His cell phone rang, and he jerked it off his belt. “Tom, what the hell’s—”
“I’ve been hit.”
“Where are you?”
“Behind…” Tom quit speaking.
In the eerie silence, Darien held his breath in anticipation as he and Jake stopped dead. “Tom? Tom!” Silence. “Armed gunman somewhere near Hastings. Get Doc Oliver. Tom’s been shot.” Darien shouted to his men.
Gray-haired and bearded Mason. still wearing his gray suit—the usual attire for Silver Town’s bank owner—yanked out his cell phone. “Got it. boss.”
“Silver bullets or regular?” Jake asked.
“Phone went dead.”
More shots sounded in the woods farther away. Darien cursed and quickened his run toward Hastings. “Careful, men. Not sure what kind of bullets the shooter’s using.”
He motioned for some to skirt around the front of the B&B. Then he, Jake, and several others headed around back.

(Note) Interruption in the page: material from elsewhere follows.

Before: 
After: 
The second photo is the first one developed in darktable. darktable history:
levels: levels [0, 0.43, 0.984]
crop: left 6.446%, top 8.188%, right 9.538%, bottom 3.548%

“Where the hell is Tom?” Jake asked under his breath.
“Passed out maybe.”
“I’ll kill whoever the son of a—”
Groans came from behind a Dumpster. Anger blazed through Darien’s veins as he and Jake bolted around the green trash bin.
Tom lay on his back, holding his bloodied head, his eyes dazed. “Where’d she go? Odin’s beard, my head hurts like a—”

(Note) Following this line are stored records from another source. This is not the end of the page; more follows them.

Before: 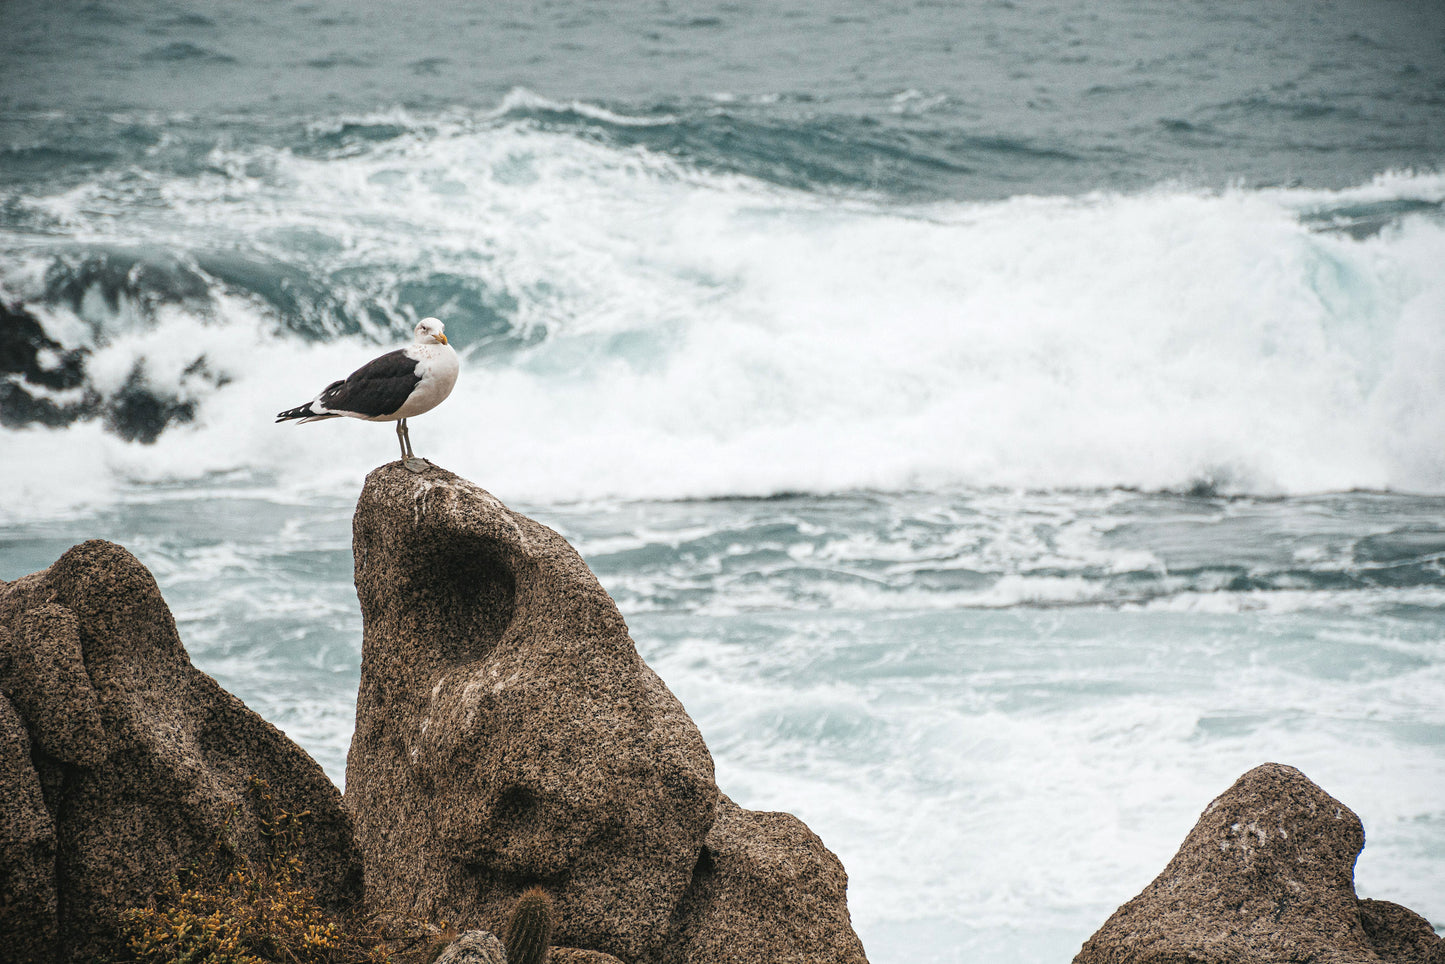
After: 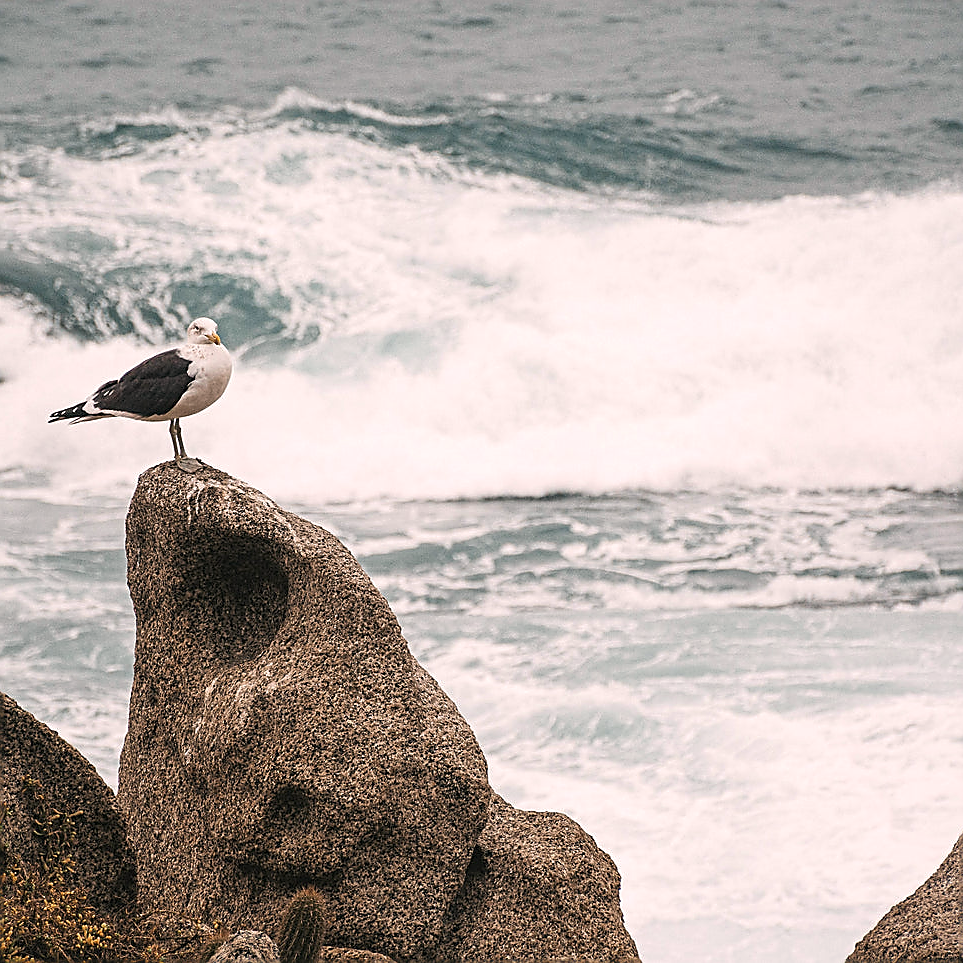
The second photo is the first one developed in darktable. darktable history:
sharpen: radius 1.4, amount 1.25, threshold 0.7
color correction: highlights a* 7.34, highlights b* 4.37
haze removal: strength 0.02, distance 0.25, compatibility mode true, adaptive false
crop and rotate: left 15.754%, right 17.579%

“Tell the others we found Tom!” Darien shouted to some of the men as they drew closer. One of them handed him a handkerchief. Crouching next to his brother, Darien lifted his head in his lap, then tied the handkerchief around the bleeding wound. “Silver or regular?”

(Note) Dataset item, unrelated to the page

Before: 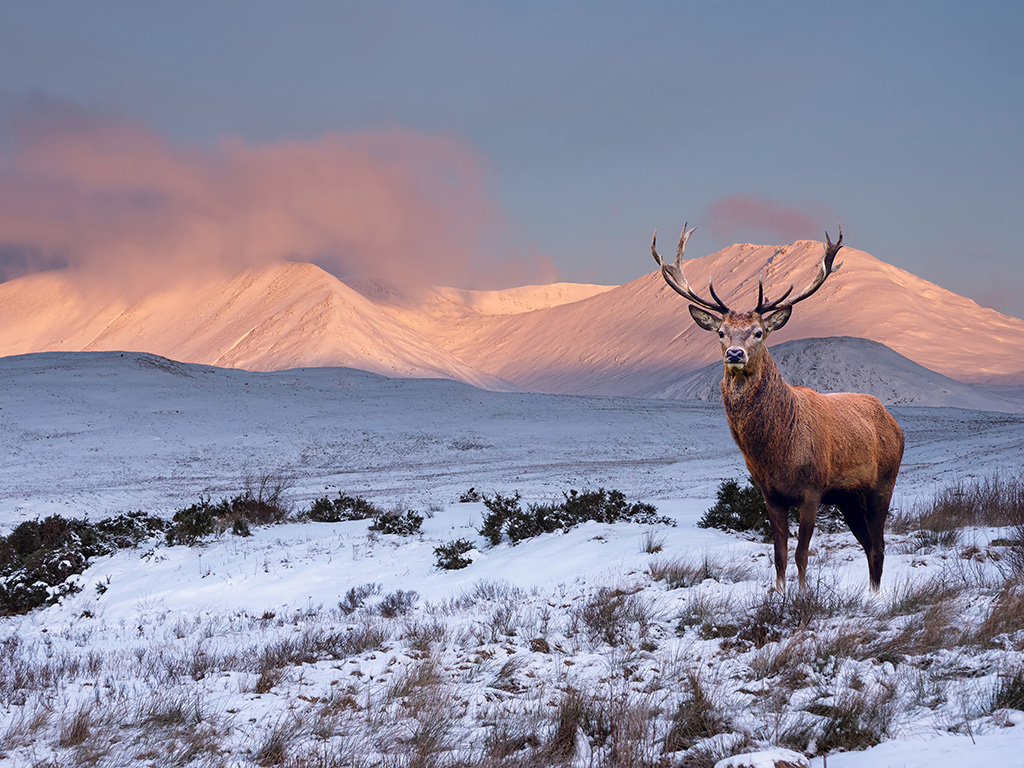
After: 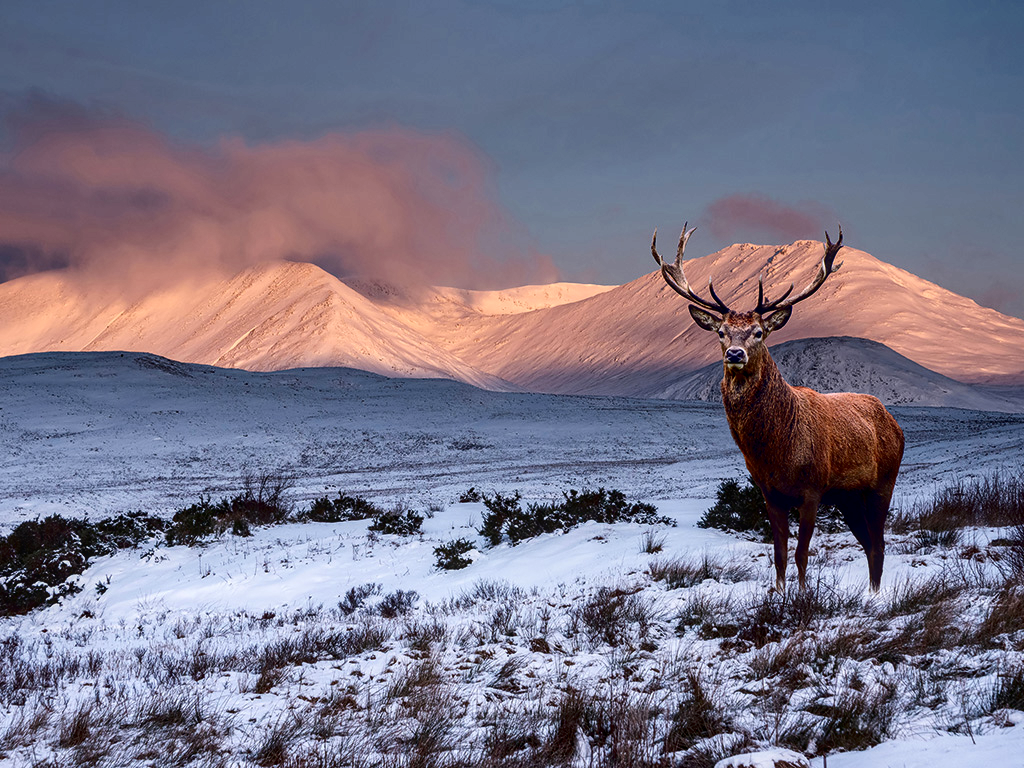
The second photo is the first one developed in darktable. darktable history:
local contrast: on, module defaults
contrast brightness saturation: contrast 0.19, brightness -0.24, saturation 0.11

“Not silver. My body’s rejecting the bullet, but it hurts like hell.” Tom closed his eyes. “Where’s Larissa?”
Two more men came running toward them.
“Doc Oliver’s on his way.” Mason shoved his phone into his pocket. “No sign of the girl or the gunman.” He arched a gray brow in question. ‘Sure they aren’t one and the same?”
Hoping it wasn’t so, Darien looked at Tom for an answer.
“Thor’s thunder.” Tom’s gaze drifted and he squinted his eyes closed. “He shot Larissa. too.”
Darien swore under his breath. The notion the maniac threatened Lelandi’s sister’s life twisted his gut. Issuing the next order took all his strength, when he wanted more than anything to take care of the matter himself. “Find her, and get that damned gunman.”
Any other decision would sound like he cared more for the red’s safety than his own brother, or a pack member—not a leadership quality. Applying pressure to the wound, he hoped Doc Oliver would hurry, because no matter how much he told himself otherwise, the woman looked too much like his dead mate to deny his feelings for her. Even in death, she held his heart captive.
Unable to contain his impatience he shouted. “Where the hell is Doc Oliver?”
Three more shots rang out, reverberating through the forest, and Lelandi cringed. The gunman must be shooting at shadows. She hoped.
Survival of the fittest. That’s what ran through her mind as she lay in the underbrush nestled at the base of a stand of spruce, her back wedged up against a moss- blanketed boulder. Her mind drifted when the pain from the three bullets lodged in her heart intensified. Her back didn’t feel too swift either. She’d survived worse. Hunter’s wounds when she was a wolf, an attempted rape, a near drowning, now this. Her guardian angel sure worked overtime for her.
The pain grew hot, but the perspiration on her skin, refrigerated by the cool breeze and the blood soaking her turtleneck chilled her further. Something moved toward her. Intently, she listened to the sound of its scurrying and smelled the scents. Cold, crisp autumn, a hint of moisture in the air, a time when she baked apple pies, made special soups and hot spicy chili, decorated with pumpkins. squash. and colorful mums, the colors complementary to her fiery red hair and green eyes. Autumn, her special time of year.